このような場合は、「"最新 +IT用語"」というふうに、「" "」(ダブルクォーテーション)によるフレーズ検索で単語を固めて、なおかつ一般語ということで省かれやすい「IT」を「+」(プラス記号)で完全一致文字(カタカナの“ゆれ”を除くときにも使用しましたね)を使って検索します。
■ 「とは」を追加する
ある言葉について、その意味を調べたいとき、キーワードに「とは」を付け加えてみましょう。
たとえば「“次世代携帯電話”ってなんだろう?」と思ってGoogleで調べたとき、キーワードにそのまま「次世代携帯電話」と入力して検索しても、新製品情報や広告など猛烈な数の検索結果が表示され、「次世代携帯電話がどういう意味か」という結果にたどり着くには時間がかかってしまいます。
そこで、「次世代携帯電話とは」と入力してみます。すると、そのものズバリ、「“次世代携帯電話とは”こういうモノですよ」と解説しているページが結果として表示されるのです。
ほかにも、読めない用語に「と読む」を加えてその読み方を調べることもできます。キーワードに何かひと言付け加え、検索精度を上げてみましょう。
■ 計算してみる
パソコンを操作していると、ちょっとした計算が必要になることがあります。そんなときに限って電卓がなかなか見あたらなかったりします。そんな場合、Windowsのおまけアプリ「電卓」を起動する方もいるかもしれませんが、Internet ExplorerなどWebブラウザが起動しているなら、Googleから計算してしまったほうが手っ取り早いのです。

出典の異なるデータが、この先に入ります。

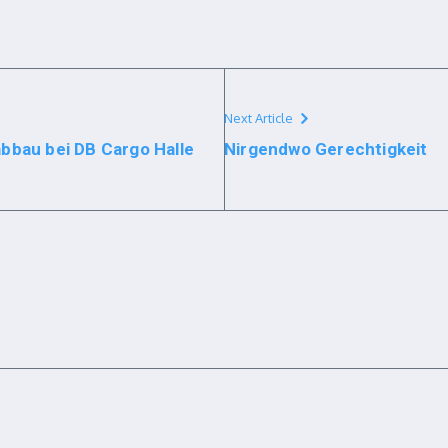
Next Article
bbau bei DB Cargo Halle
Nirgendwo Gerechtigkeit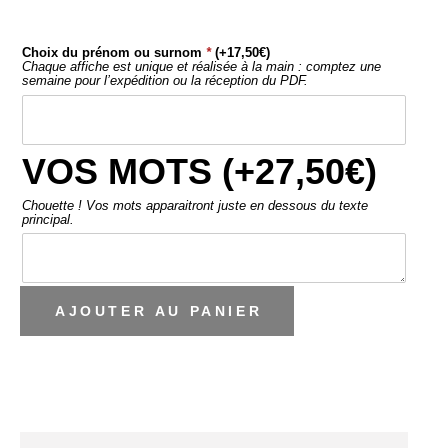
Choix du prénom ou surnom
*
(+
17,50
€
)
Chaque affiche est unique et réalisée à la main : comptez une
semaine pour l’expédition ou la réception du PDF.
VOS MOTS (+
27,50
€
)
Chouette ! Vos mots apparaitront juste en dessous du texte
principal.
AJOUTER AU PANIER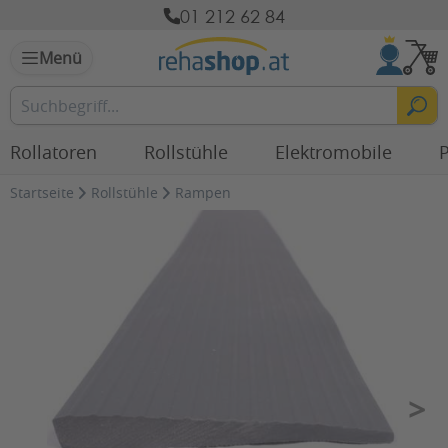
01 212 62 84
Menü
Rollatoren
Rollstühle
Elektromobile
P
Startseite
Rollstühle
Rampen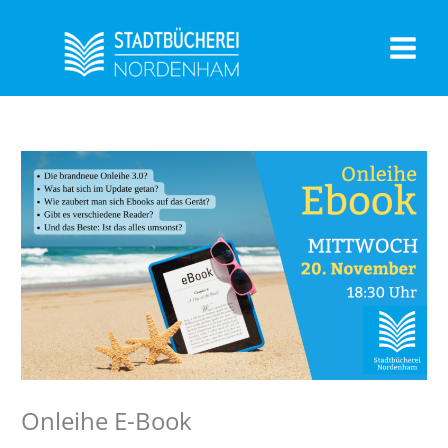
Zum
Inhalt
springen
Onleihe E-Book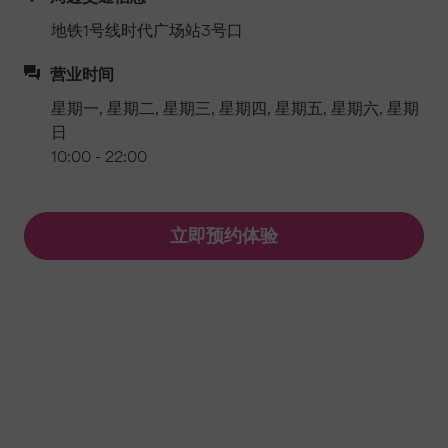
地铁1号线时代广场站3号口
营业时间
星期一, 星期二, 星期三, 星期四, 星期五, 星期六, 星期
日
10:00 - 22:00
立即预约体验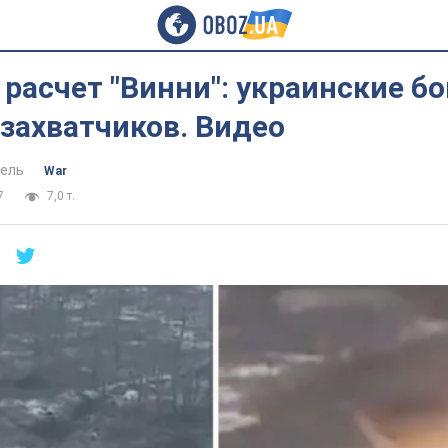
 расчет "Винни": украинские б
захватчиков. Видео
ель
War
7
7,0 т.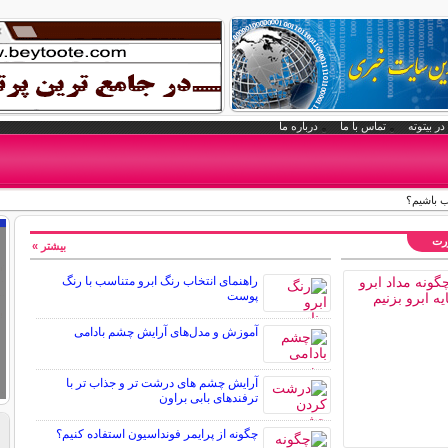
در بیتوته
تماس با ما
درباره ما
ب باشیم؟
ورت
بیشتر »
راهنمای انتخاب رنگ ابرو متناسب با رنگ
پوست
آموزش و مدل‌های آرایش چشم بادامی
آرایش چشم های درشت تر و جذاب تر با
ترفندهای بابی براون
چگونه از پرایمر فونداسیون استفاده کنیم؟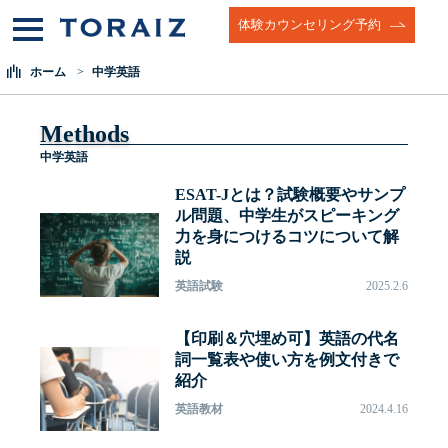
体験カウンセリング予約
ホーム
中学英語
Methods
中学英語
ESAT-Jとは？試験概要やサンプ
ル問題、中学生がスピーキング
力を身につけるコツについて解
説
英語試験
2025.2.6
【印刷＆穴埋め可】英語の代名
詞一覧表や使い方を例文付きで
紹介
英語教材
2024.4.16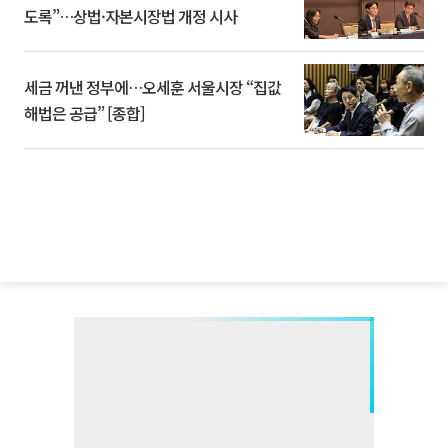
도록”…상법·자본시장법 개정 시사
세금 꺼낸 정부에…오세훈 서울시장 “집값
해법은 공급” [종합]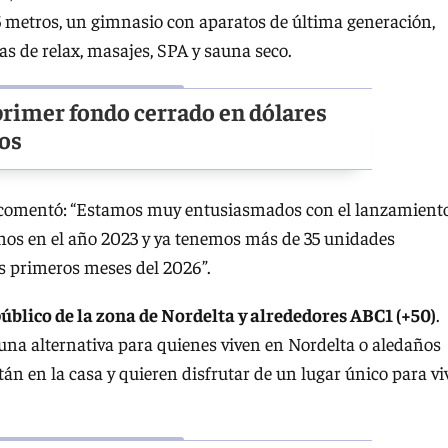
5 metros, un gimnasio con aparatos de última generación,
s de relax, masajes, SPA y sauna seco.
primer fondo cerrado en dólares
ios
comentó:
“Estamos muy entusiasmados con el lanzamient
os en el año 2023 y ya tenemos más de 35 unidades
os primeros meses del 2026”.
úblico de la zona de Nordelta y alrededores ABC1 (+50)
.
na alternativa para quienes viven en Nordelta o aledaños
án en la casa y quieren disfrutar de un lugar único para vi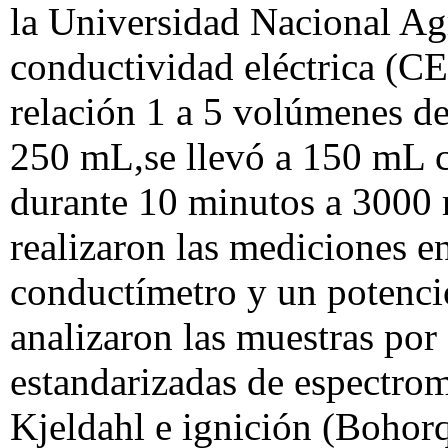
la Universidad Nacional Ag
conductividad eléctrica (CE
relación 1 a 5 volúmenes d
250 mL,se llevó a 150 mL co
durante 10 minutos a 3000 r
realizaron las mediciones e
conductímetro y un potenci
analizaron las muestras por
estandarizadas de espectrom
Kjeldahl e ignición (Bohorq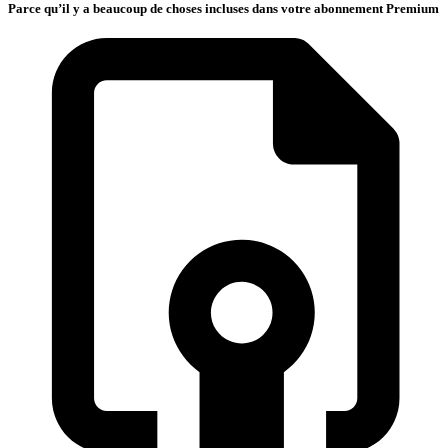
Parce qu’il y a beaucoup de choses incluses dans votre abonnement Premium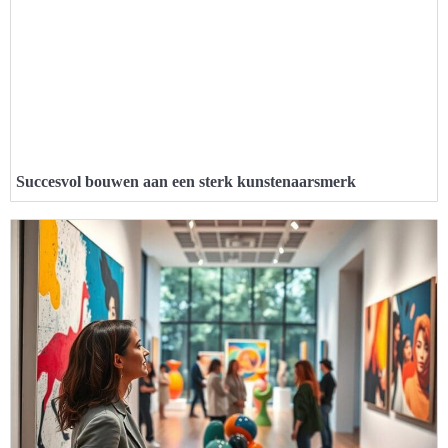
Succesvol bouwen aan een sterk kunstenaarsmerk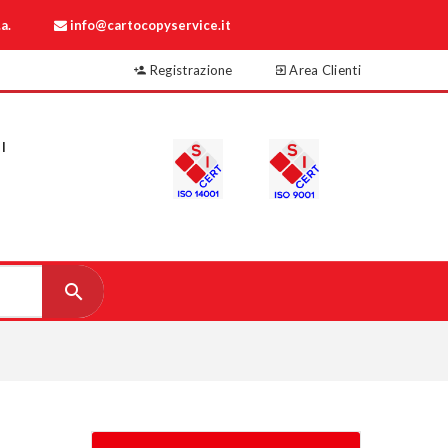
a.
info@cartocopyservice.it
Registrazione
Area Clienti
I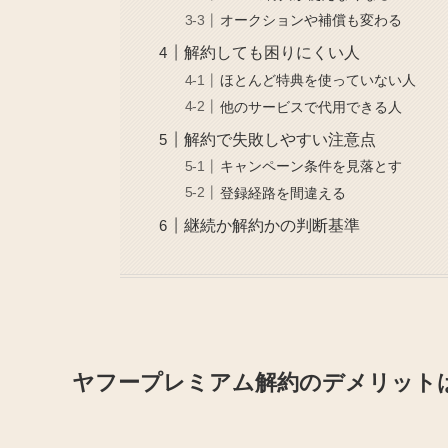
オークションや補償も変わる
解約しても困りにくい人
ほとんど特典を使っていない人
他のサービスで代用できる人
解約で失敗しやすい注意点
キャンペーン条件を見落とす
登録経路を間違える
継続か解約かの判断基準
ヤフープレミアム解約のデメリット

計算するには、Googleのトップページからでも、Googleツールバーでもかまいませんが、検索ボックスに計算式を入れるだけです。ただし、数字はすべて半角で入力し、「×(かける)」は「*」、「÷(わる)」は「/」などの記号で置き換える必要があります。
また、Googleの公式ページでもあまり解説されていないのですが、実は三角関数や虚数の計算、物理の定数を用いた計算など、かなりの高機能が隠されているようです。
ひとつの例としては、「華氏→摂氏」の計算があげられます。海外の小説などを読んでいると「華氏80度」などという表現があって、ピンと来ないことが多いのですが、このとき「80F in C」と入力するだけで、摂氏何度かがわかるのです。
この「in」を使って、「5year in sec」(5年は何秒?)や「3feet in cm」(3フィートは何cm?)など、ほかにもいろいろな計算ができるようです。みなさんも実際に試してみてください。
■ まるごと 入力する
携帯電話の着信履歴や、固定電話のナンバーディスプレイに残された見知らぬ電話番号。気になるのですが「かけ直したら悪質業者だったりして、後々面倒なことになるのはイヤだなあ。でも、重要な電話だったら……」などと悩むことがあるでしょう。こんなときもGoogleで検索します。
気になる番号をそのまま入力して検索してみましょう。最近、ワン切りの問題が多発しているからか、迷惑電話の番号をまとめ、Webで公開してくれている人がいるのです。検索した電話番号が悪徳業者のものだったら、そのページがヒットする確率が高いというわけです。
もちろん、ヒットしないからといっても、その電話番号が100%安全とは限りませんが、信頼できる情報のひとつにはなるはずです。
さて、ここまで6回にわたり、Googleを中心にして検索サイトの使い方、活用方法を解説してきました。全部を覚えられなくても、第3回、第4回で解説したGoogleのテクニックを使うだけで、かなり検索の精度が上がるはずです。
皆さんもぜひ、実際に自分で何度も検索してみてください。それこそが、検索上達の近道です。